§ **INPUT**
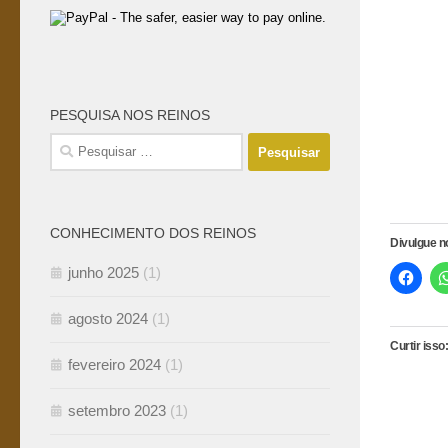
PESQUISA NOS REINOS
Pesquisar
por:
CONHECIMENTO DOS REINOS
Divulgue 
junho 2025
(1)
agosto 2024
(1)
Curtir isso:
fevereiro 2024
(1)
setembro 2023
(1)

--

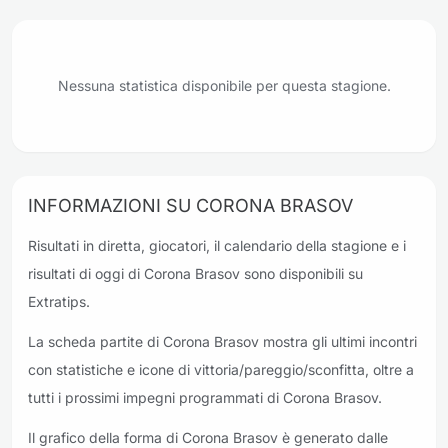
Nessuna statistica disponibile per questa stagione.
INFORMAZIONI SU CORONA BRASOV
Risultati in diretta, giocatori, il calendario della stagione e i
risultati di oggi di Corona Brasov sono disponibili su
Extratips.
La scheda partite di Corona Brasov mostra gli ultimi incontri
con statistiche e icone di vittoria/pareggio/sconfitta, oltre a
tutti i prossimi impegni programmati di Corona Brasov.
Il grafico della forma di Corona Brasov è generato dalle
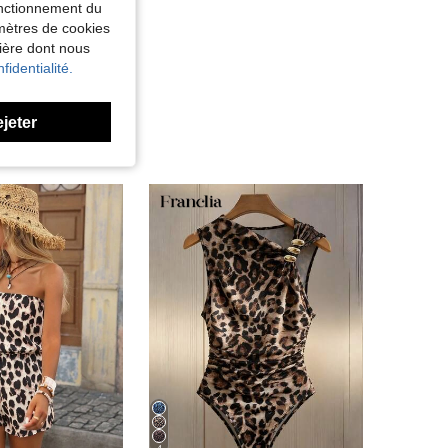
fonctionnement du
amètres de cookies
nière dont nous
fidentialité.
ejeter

---

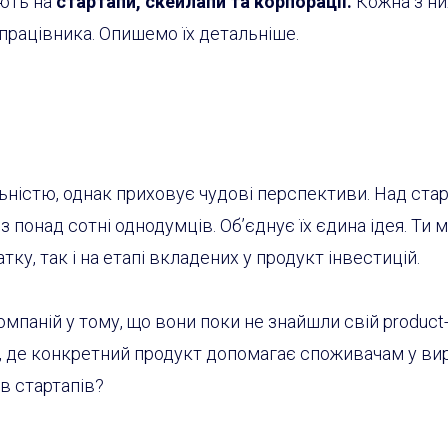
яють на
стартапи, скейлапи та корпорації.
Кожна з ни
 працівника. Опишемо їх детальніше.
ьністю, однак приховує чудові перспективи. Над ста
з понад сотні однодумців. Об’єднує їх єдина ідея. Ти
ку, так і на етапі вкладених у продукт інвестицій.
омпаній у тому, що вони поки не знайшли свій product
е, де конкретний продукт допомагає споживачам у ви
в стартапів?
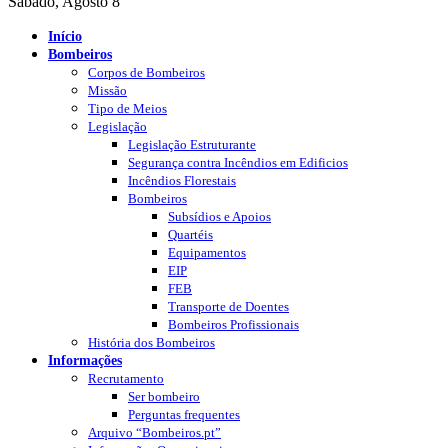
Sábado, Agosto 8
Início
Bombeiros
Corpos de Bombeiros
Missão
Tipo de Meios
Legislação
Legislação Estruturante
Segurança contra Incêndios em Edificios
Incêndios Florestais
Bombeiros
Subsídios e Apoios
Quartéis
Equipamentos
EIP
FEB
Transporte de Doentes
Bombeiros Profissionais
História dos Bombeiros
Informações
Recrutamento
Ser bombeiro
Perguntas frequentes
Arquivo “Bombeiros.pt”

§ **WRITTEN TASK**
Pull out each line of the material above that contains the string "Incêndios". Case counts.

§ **WRITTEN SOLUTION**
Segurança contra Incêndios em Edificios
Incêndios Florestais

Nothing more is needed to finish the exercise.